Activity:
Set down the records that follow exactly, every line of them.

== Material provided

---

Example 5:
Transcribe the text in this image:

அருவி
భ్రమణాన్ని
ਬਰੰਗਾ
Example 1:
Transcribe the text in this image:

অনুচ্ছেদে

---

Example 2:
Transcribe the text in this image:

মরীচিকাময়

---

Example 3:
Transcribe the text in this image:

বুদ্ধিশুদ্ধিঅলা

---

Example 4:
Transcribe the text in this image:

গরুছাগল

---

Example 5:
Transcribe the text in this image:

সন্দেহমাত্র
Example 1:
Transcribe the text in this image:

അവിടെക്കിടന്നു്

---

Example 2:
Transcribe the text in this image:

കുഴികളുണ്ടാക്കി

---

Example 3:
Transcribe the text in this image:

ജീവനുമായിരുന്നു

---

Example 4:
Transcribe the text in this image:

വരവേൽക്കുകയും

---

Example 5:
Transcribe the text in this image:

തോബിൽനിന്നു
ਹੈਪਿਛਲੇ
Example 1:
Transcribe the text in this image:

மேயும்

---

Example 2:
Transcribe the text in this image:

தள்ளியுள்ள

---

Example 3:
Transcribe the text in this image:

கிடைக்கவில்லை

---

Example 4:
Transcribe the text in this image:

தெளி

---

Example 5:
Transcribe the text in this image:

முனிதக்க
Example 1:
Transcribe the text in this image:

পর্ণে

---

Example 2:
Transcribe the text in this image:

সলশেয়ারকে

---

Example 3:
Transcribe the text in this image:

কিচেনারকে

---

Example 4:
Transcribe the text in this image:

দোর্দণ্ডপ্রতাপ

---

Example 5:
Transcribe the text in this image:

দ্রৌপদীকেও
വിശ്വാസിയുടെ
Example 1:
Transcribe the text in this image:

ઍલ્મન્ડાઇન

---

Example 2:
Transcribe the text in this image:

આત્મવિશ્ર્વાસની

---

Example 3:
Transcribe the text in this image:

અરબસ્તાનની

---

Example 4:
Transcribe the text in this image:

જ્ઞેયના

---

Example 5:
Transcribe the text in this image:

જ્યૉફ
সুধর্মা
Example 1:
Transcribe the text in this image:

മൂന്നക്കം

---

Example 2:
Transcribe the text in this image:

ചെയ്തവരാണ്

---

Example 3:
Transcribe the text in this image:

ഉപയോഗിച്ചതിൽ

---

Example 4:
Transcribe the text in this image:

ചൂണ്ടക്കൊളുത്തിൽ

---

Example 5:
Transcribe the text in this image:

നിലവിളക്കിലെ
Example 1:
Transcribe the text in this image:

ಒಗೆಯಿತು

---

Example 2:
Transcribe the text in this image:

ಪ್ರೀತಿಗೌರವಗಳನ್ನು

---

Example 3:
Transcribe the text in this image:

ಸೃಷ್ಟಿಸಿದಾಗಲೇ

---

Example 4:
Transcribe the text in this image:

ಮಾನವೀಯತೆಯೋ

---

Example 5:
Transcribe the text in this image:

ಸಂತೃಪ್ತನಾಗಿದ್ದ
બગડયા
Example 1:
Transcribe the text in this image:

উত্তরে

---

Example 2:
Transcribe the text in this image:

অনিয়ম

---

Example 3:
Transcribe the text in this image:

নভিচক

====

Answer to this exercise:
---

Example 5:
Transcribe the text in this image:

அருவி
భ్రమణాన్ని
ਬਰੰਗਾ
Example 1:
Transcribe the text in this image:

অনুচ্ছেদে

---

Example 2:
Transcribe the text in this image:

মরীচিকাময়

---

Example 3:
Transcribe the text in this image:

বুদ্ধিশুদ্ধিঅলা

---

Example 4:
Transcribe the text in this image:

গরুছাগল

---

Example 5:
Transcribe the text in this image:

সন্দেহমাত্র
Example 1:
Transcribe the text in this image:

അവിടെക്കിടന്നു്

---

Example 2:
Transcribe the text in this image:

കുഴികളുണ്ടാക്കി

---

Example 3:
Transcribe the text in this image:

ജീവനുമായിരുന്നു

---

Example 4:
Transcribe the text in this image:

വരവേൽക്കുകയും

---

Example 5:
Transcribe the text in this image:

തോബിൽനിന്നു
ਹੈਪਿਛਲੇ
Example 1:
Transcribe the text in this image:

மேயும்

---

Example 2:
Transcribe the text in this image:

தள்ளியுள்ள

---

Example 3:
Transcribe the text in this image:

கிடைக்கவில்லை

---

Example 4:
Transcribe the text in this image:

தெளி

---

Example 5:
Transcribe the text in this image:

முனிதக்க
Example 1:
Transcribe the text in this image:

পর্ণে

---

Example 2:
Transcribe the text in this image:

সলশেয়ারকে

---

Example 3:
Transcribe the text in this image:

কিচেনারকে

---

Example 4:
Transcribe the text in this image:

দোর্দণ্ডপ্রতাপ

---

Example 5:
Transcribe the text in this image:

দ্রৌপদীকেও
വിശ്വാസിയുടെ
Example 1:
Transcribe the text in this image:

ઍલ્મન્ડાઇન

---

Example 2:
Transcribe the text in this image:

આત્મવિશ્ર્વાસની

---

Example 3:
Transcribe the text in this image:

અરબસ્તાનની

---

Example 4:
Transcribe the text in this image:

જ્ઞેયના

---

Example 5:
Transcribe the text in this image:

જ્યૉફ
সুধর্মা
Example 1:
Transcribe the text in this image:

മൂന്നക്കം

---

Example 2:
Transcribe the text in this image:

ചെയ്തവരാണ്

---

Example 3:
Transcribe the text in this image:

ഉപയോഗിച്ചതിൽ

---

Example 4:
Transcribe the text in this image:

ചൂണ്ടക്കൊളുത്തിൽ

---

Example 5:
Transcribe the text in this image:

നിലവിളക്കിലെ
Example 1:
Transcribe the text in this image:

ಒಗೆಯಿತು

---

Example 2:
Transcribe the text in this image:

ಪ್ರೀತಿಗೌರವಗಳನ್ನು

---

Example 3:
Transcribe the text in this image:

ಸೃಷ್ಟಿಸಿದಾಗಲೇ

---

Example 4:
Transcribe the text in this image:

ಮಾನವೀಯತೆಯೋ

---

Example 5:
Transcribe the text in this image:

ಸಂತೃಪ್ತನಾಗಿದ್ದ
બગડયા
Example 1:
Transcribe the text in this image:

উত্তরে

---

Example 2:
Transcribe the text in this image:

অনিয়ম

---

Example 3:
Transcribe the text in this image:

নভিচক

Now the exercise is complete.